We'll start with the dangers...
- The amenities may not be complete... and they may NEVER be complete. If you are buying a property because of the pool or tennis facilities, and those items aren't there, they might never be built.
- There is NO telling what might be built on the currently vacant lots... The bank that gets control of the lots wants to SELL them. And they likely aren't going to quiz the buyer as to their plans for the neighborhood. Your 5,000 square foot home could get a 2,500 square foot neighbor.
- Warranties may just fly out of the window... Defunct builders won't be around to honor warranties, and the bank that sells the property isn't going to warrant the builders work. Also, since the builder may have had financial pressures while the were building the homes, the quality might be challenged.
- Important items like HOAs and CCRs might not have been assembled... This can be remediated by the residents... maybe. The residents can form a Home Owners Association (HOA) and put together Community Covenants and Restrictions (CCR), but depending on the local laws, might require 100% of current residents to enact.
- The community might have a stigma... from having been bankrupt. This could affect future resale value... especially if the community isn't built out completely.
But there can be a reward...
- Price... That is the real draw. One might be able to buy in a community and type of house that could otherwise be unattainable.

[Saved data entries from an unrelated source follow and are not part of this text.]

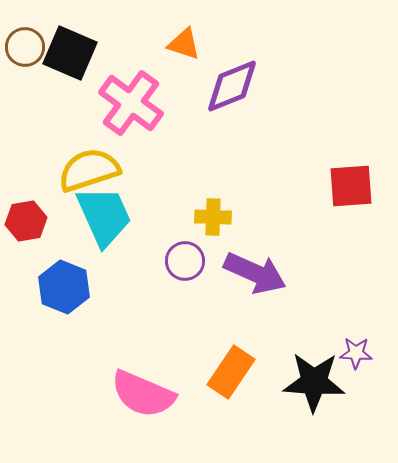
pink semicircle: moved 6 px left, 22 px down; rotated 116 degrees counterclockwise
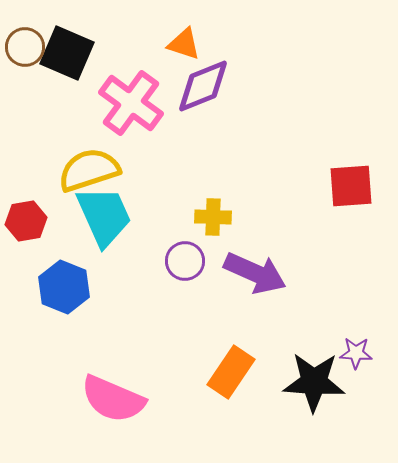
black square: moved 3 px left
purple diamond: moved 29 px left
pink semicircle: moved 30 px left, 5 px down
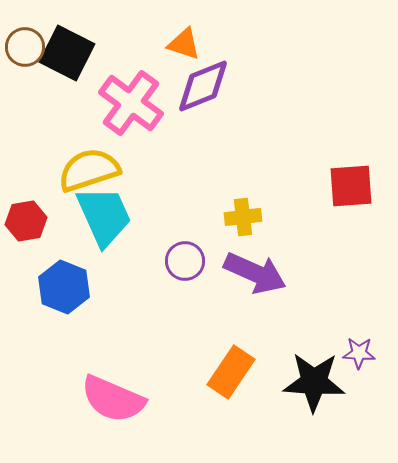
black square: rotated 4 degrees clockwise
yellow cross: moved 30 px right; rotated 9 degrees counterclockwise
purple star: moved 3 px right
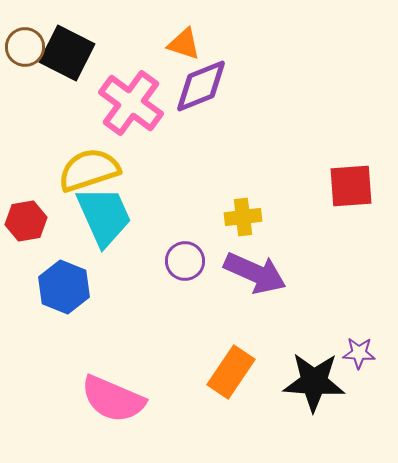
purple diamond: moved 2 px left
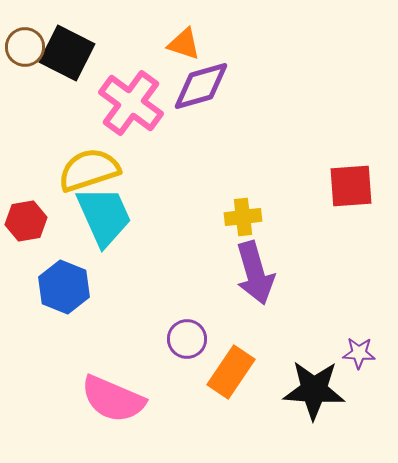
purple diamond: rotated 6 degrees clockwise
purple circle: moved 2 px right, 78 px down
purple arrow: rotated 50 degrees clockwise
black star: moved 8 px down
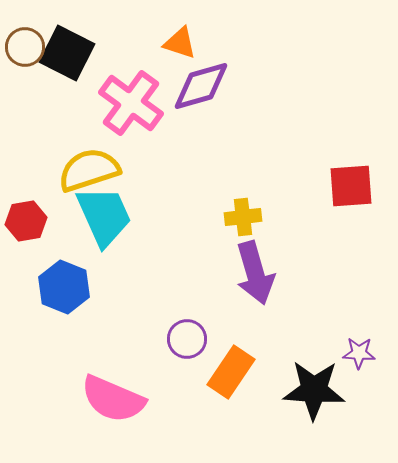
orange triangle: moved 4 px left, 1 px up
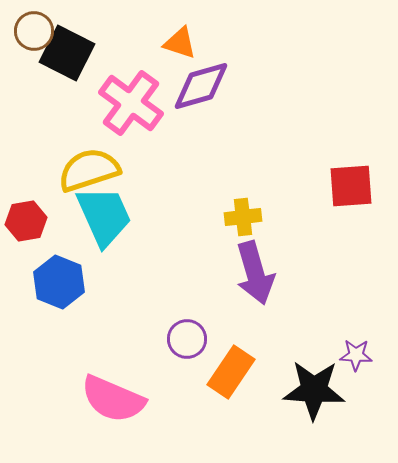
brown circle: moved 9 px right, 16 px up
blue hexagon: moved 5 px left, 5 px up
purple star: moved 3 px left, 2 px down
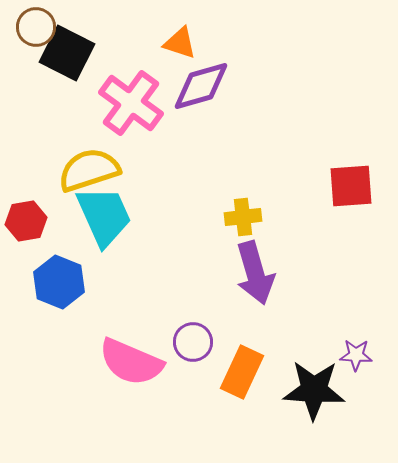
brown circle: moved 2 px right, 4 px up
purple circle: moved 6 px right, 3 px down
orange rectangle: moved 11 px right; rotated 9 degrees counterclockwise
pink semicircle: moved 18 px right, 37 px up
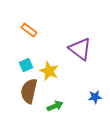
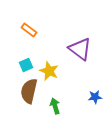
green arrow: rotated 84 degrees counterclockwise
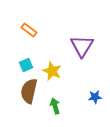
purple triangle: moved 2 px right, 3 px up; rotated 25 degrees clockwise
yellow star: moved 3 px right
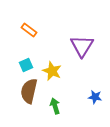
blue star: rotated 16 degrees clockwise
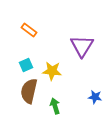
yellow star: rotated 18 degrees counterclockwise
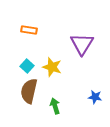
orange rectangle: rotated 28 degrees counterclockwise
purple triangle: moved 2 px up
cyan square: moved 1 px right, 1 px down; rotated 24 degrees counterclockwise
yellow star: moved 4 px up; rotated 12 degrees clockwise
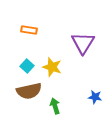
purple triangle: moved 1 px right, 1 px up
brown semicircle: rotated 115 degrees counterclockwise
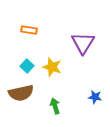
brown semicircle: moved 8 px left, 2 px down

- Opportunity for appreciation... If the neighborhood turns the corner and gets built out appropriately, the reward could be higher than average price appreciation. Buying under-priced property and then selling at market is a good business decision.
Do the math!
While searching for a home, make sure that the home meets your needs... and the neighborhood meets your needs... AS IT IS. Also, don't forget to weigh the risks. What if smaller homes are built in the neighborhood? What if there are no amenities? What if the guy next door is able to build a tar-paper shed in the back yard?
For some buyers, these properties represent a GREAT value. For others, they represent a big risk. By honestly examining lifestyle and options, one can determine if a home in a bankrupt subdivision is a good value for them.